Para mí era algo inefable, un susurro entre el ruido del día a día, un cuento para no dormir para el cual había crecido demasiado. Estaba allí, era real de alguna forma en mi vida pero yo no me había dado cuenta.

Empezó a rondar nuestra casa arrastrando su capa negra por las navidades de mis 17 años. Aunque quizás fue antes. Puede que ya merodeara y cantara por detrás de las cortinas cuando a mí me asustaba mirar el pasillo desde mi cama y encendía la luz para comprobar que aquella sombra solo era mi imaginación. Pero lo cierto era que aquellos ruidos que me mantenían despierta no eran los de la muerte, no los de su forma corpórea al menos. Eran los ruidos que mi padre hacía desde el piso superior de la casa, donde amanecía siempre un poco antes.

Pero como he dicho, cuando realmente fui consciente, fueron aquellas navidades de mis 17 años.

Mi padre trabajaba siempre hasta tarde. Escribía poesía, novelas, dramaturgia... era bueno en lo suyo aunque su fama era mediocre. Por otro lado estoy convencida de que él era plenamente consciente de su talento y no lo escondía.

Una noche de diciembre subí a llevarle un café que mi madre le había preparado. Llamé y esperé a que él me dejara entrar con un tono más o menos calmado. A veces le enfurecía que hiciésemos ruido o que llamásemos a su puerta si él estaba concentrado. Pero esa vez empleó un tono sosegado y entré para dejarle el café sobre la mesa:

-Gracias, hija...

-De nada, papá.
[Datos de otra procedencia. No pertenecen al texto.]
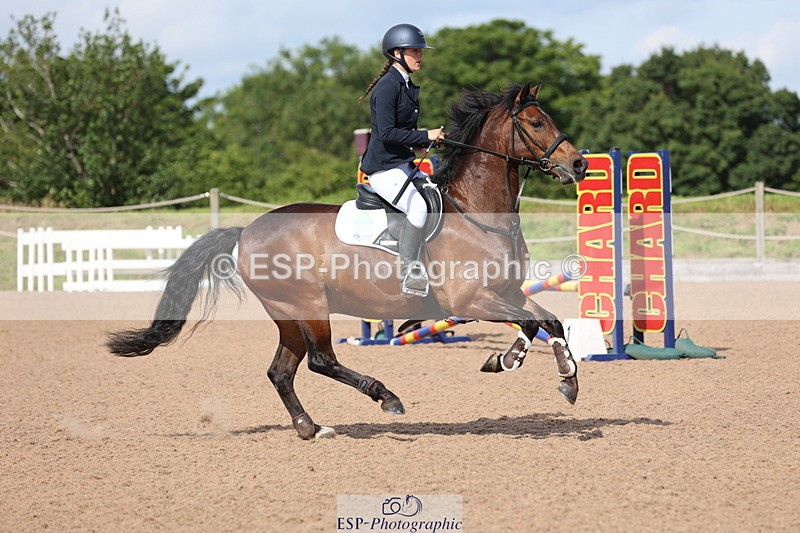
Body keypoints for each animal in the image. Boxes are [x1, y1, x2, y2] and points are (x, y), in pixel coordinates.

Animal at [106, 81, 589, 440]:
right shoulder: (469, 301)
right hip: (307, 306)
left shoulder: (506, 292)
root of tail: (245, 231)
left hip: (288, 315)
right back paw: (385, 397)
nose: (580, 165)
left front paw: (567, 379)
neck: (477, 212)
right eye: (536, 122)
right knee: (320, 361)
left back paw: (310, 428)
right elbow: (531, 323)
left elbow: (549, 321)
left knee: (281, 371)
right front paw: (505, 361)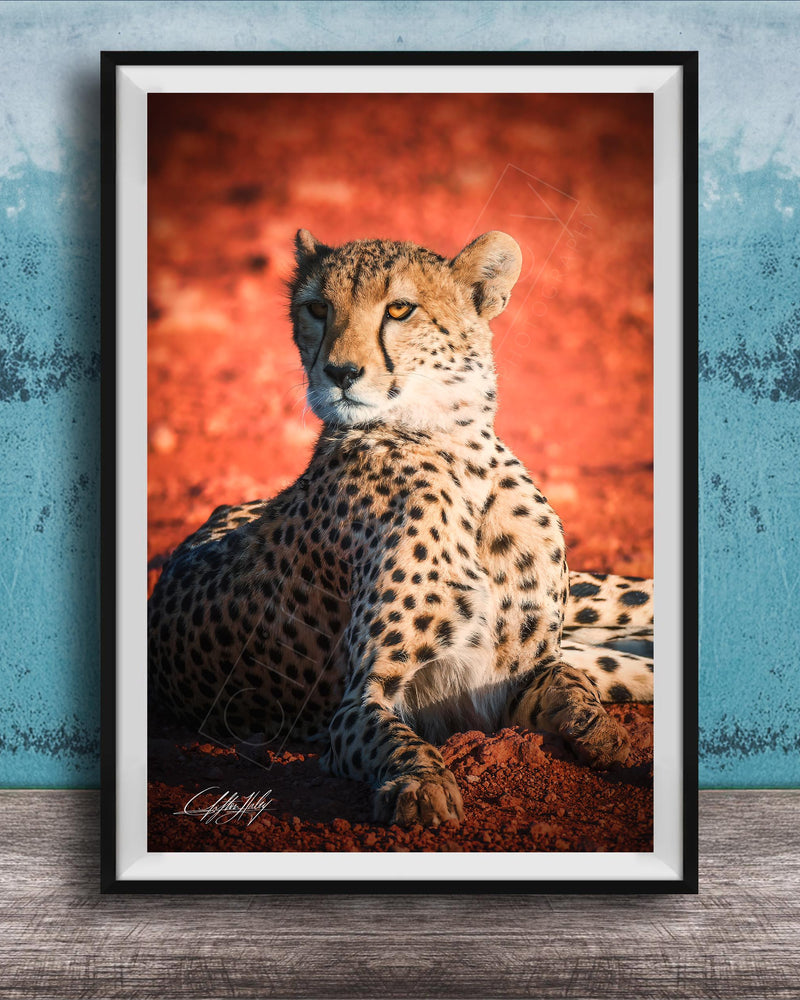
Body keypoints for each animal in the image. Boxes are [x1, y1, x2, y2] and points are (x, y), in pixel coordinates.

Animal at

Estamos haciendo la cena por si quieres bajar dentro de un rato.

-Sí, ahora iré-Pronunció frotándose las sienes con los dedos.

La luz del ordenador le oscurecía y enrojecía la vista y sus pequeños ojos negruzcos y despiertos se le hinchaban y parecían más grandes, pero también más lacónicos.

-¿Qué hacías?-Me preguntó guardando sus gafas en el estuche.

-Estaba hablando con Lidia por teléfono. Estábamos hablando sobre lo que nos obsesiona.

-¿Y a qué conclusión habéis llegado?

-A ninguna la verdad, aunque creo que eso de obsesionarse es como tener una segunda voz diciéndote lo que debes hacer y al final lo único que provoca es dolor. 

-¿De cabeza?-Sonrío sucinto.

-No...-Me reí-Tú me has entendido. Es algo que te controla, como las fobias. Por ejemplo... ¿recuerdas cuándo me obsesioné con que no podía tragar la comida? Al final acabó controlándome a mí y era algo que solo estaba en mi mente; una obsesión.

Mi padre solo asintió comprendiendo y dándose la vuelta en su silla:

-¿Hay algo qué te obsesione a ti o a lo que le tengas miedo?-Le pregunté antes de bajar.

-Mi único miedo es mi obsesión por la muerte-Contestó.